I tag the next entrance. I don’t know why, but I feel like I’m going to need all the luck I can get.

-------

Flashman is smart, I’ll give you that. He starts off immediately going for the personal collision, and he’s built his inner sanctum such that it’s difficult to dodge him. The personal collision hurts, and he hits me more than once before I get a sense of his strategy and begin jumping over him for higher ground from which to fire. My scanners detect that he’s fairly weak, defense-wise, but on offense, damned if he isn’t bold.

As he rushes me to get to an elevated position, I jump, narrowly dodging his attack, but then something happens that I couldn’t have expected: I stop dead in mid air.

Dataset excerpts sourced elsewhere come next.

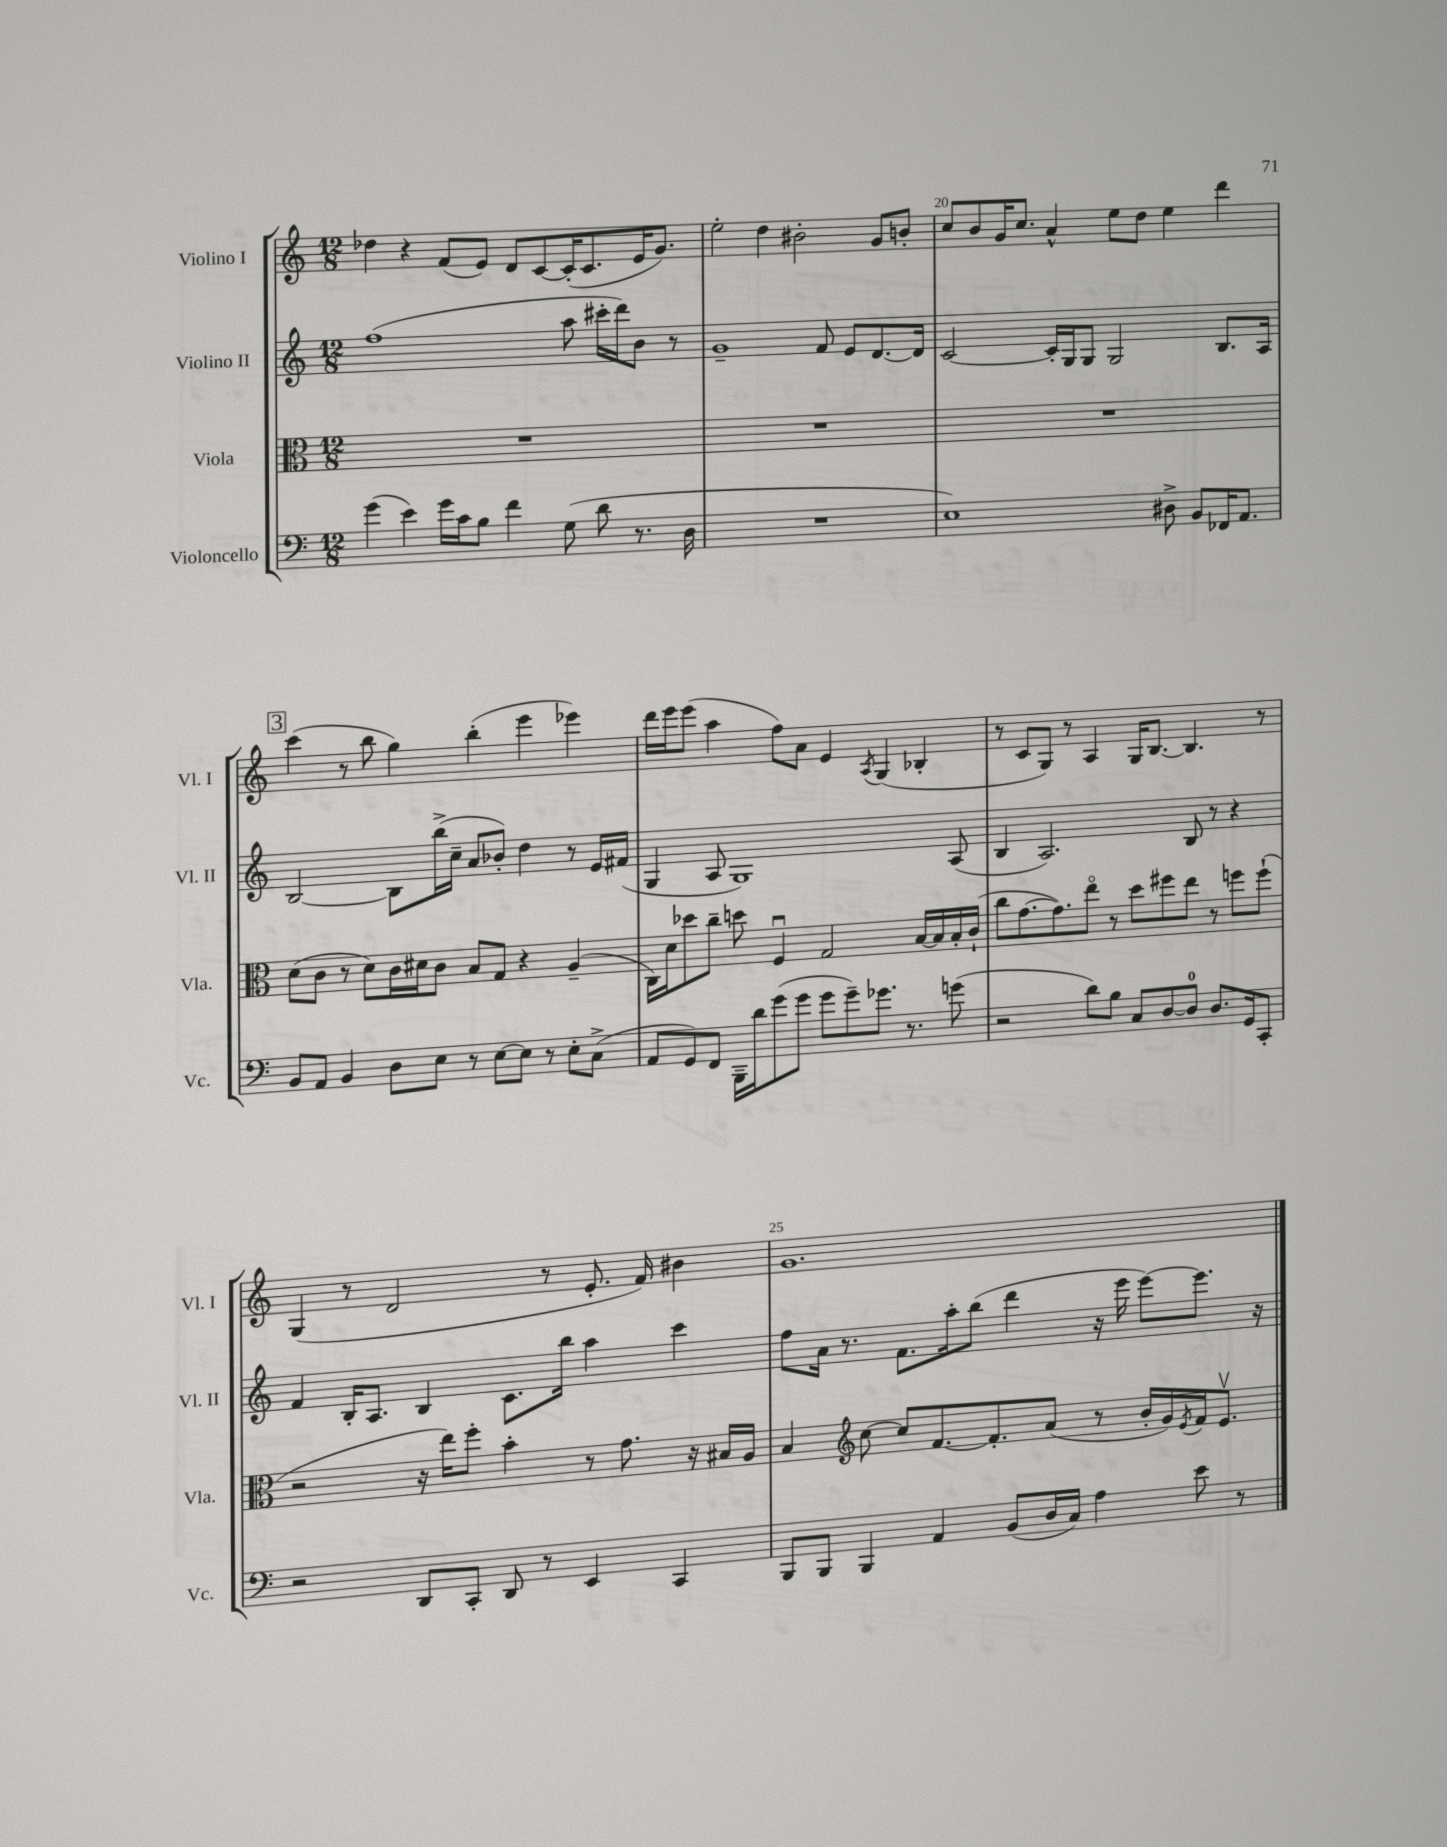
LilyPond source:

<<
\new StaffGroup <<
\new Staff = "s0" \with { instrumentName = "Violino I" shortInstrumentName = "Vl. I" } {
    \clef treble \key c \major \numericTimeSignature \time 12/8
    des''4 r4 f'8( e'8) d'8 c'8~ c'16-.( c'8. e'16 g'8.) |
    e''2-. d''4 bis'2-. g'8 b'8-. |
    c''8 b'8 g'16 c''8. a'4-^ e''8 d''8 e''4 d'''4 |
    \mark \markup { \box "3" } c'''4( r8 b''8 g''4) b''4-.( e'''4 ees'''4) |
    d'''16 e'''16 e'''8( a''4 f''8) a'8 e'4 \acciaccatura { a8 } g4( bes4-. |
    r8 c'8 g8) r8 a4 g16 b8.~ b4. r8 |
    g4( r8 d'2 r8 e'8.-. f'16) bis'4 |
    g'1. \bar "|." |
}
\new Staff = "s1" \with { instrumentName = "Violino II" shortInstrumentName = "Vl. II" } {
    \clef treble \key c \major \numericTimeSignature \time 12/8
    f''1( a''8 cis'''16-. d'''16) b'8 r8 |
    g'1-- f'8 e'8 d'8.~ d'16 |
    c'2~ c'16-. g16 g8 g2 b8. a16 |
    \mark \markup { \box "3" } b2~ b8 b''16->( c''16-- a'8 bes'8-.) d''4 r8 e'16 fis'16( |
    g4 a8 g1) a8( |
    b4 a2.) b8 r8 r4 |
    f'4 b16-. a8. b4 c'8. b''16 a''4 c'''4 |
    f''8 a'16 r8. f'8. a''16-. b''8( d'''4 r16 e'''16 e'''8~) e'''8. r16 \bar "|." |
}
\new Staff = "s2" \with { instrumentName = "Viola" shortInstrumentName = "Vla." } {
    \clef alto \key c \major \numericTimeSignature \time 12/8
    R1. |
    R1. |
    R1. |
    \mark \markup { \box "3" } d'8( c'8 r8 d'8) c'16 dis'16 c'8 b8 g8 r4 a4--( |
    c16) d'16 des''8 c''8-- d''8 f4\downbow g2 b16~ b16 b16-. c'16-!( |
    c''8 g'8.~ g'8.) e''8\flageolet r8 d''8 fis''8 e''8 r8 f''8 f''8-!( |
    r2 r16 e''16) f''8-. b'4-. r8 g'8. r16 bis16 a16 |
    b4 \clef treble c''8~ c''8 f'8.~ f'8.-. a'8( r8 b'16-. g'16) \acciaccatura { e'8 } f'16 e'8.\upbow \bar "|." |
}
\new Staff = "s3" \with { instrumentName = "Violoncello" shortInstrumentName = "Vc." } {
    \clef bass \key c \major \numericTimeSignature \time 12/8
    g'4( e'4) g'16 c'16 b8 f'4 g8( d'8 r8. d16 |
    R1. |
    e1) dis8-> b,8 fes,16 a,8. |
    \mark \markup { \box "3" } b,8 a,8 b,4 d8 e8 r8 e8~ e8 r8 e8-. c8->( |
    a,8 g,8) f,8 b,,16-- d'16 g'8( g'8 g'8 g'8--) ges'8. r8. g'8( |
    r2 d'8) b8 c8 d8~ d8-0 d8. g,16 c,8-. |
    r2 d,8 c,8-. d,8 r8 e,4 c,4 |
    b,,8 b,,8 b,,4 a,4 b,8( d16 c16) a4 e'8 r8 \bar "|." |
}
>>
>>
\layout { \context { \Score currentBarNumber = #18 \override BarNumber.break-visibility = ##(#f #t #t) barNumberVisibility = #(every-nth-bar-number-visible 5) } }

Time is frozen, and my back is turned to him as several shots nail me right in the spine. The time-lapse seems to have disabled my TDM, and I just have to take it.

I don’t have time to consider the ramifications of this information once I find my feet again. I spin to return fire, trying to keep to the high ground and keep jumping in case he tries this trick again. I’ve got to keep my eyes on him this time around.

Luckily, when he freezes me once more, I’m facing him, and have jumped high enough to avoid his scattershot spray. When I land, I have just enough time to shoot twice more before he’s on me once again and-

That’s it. He’s done. I stick around for a moment to take in the Essence (in reality nothing but residual fragments of RAM, but Dr. Light likes to anthropomorphize to the point of spiritualism) and then, with a jolt, I’m jerked back home.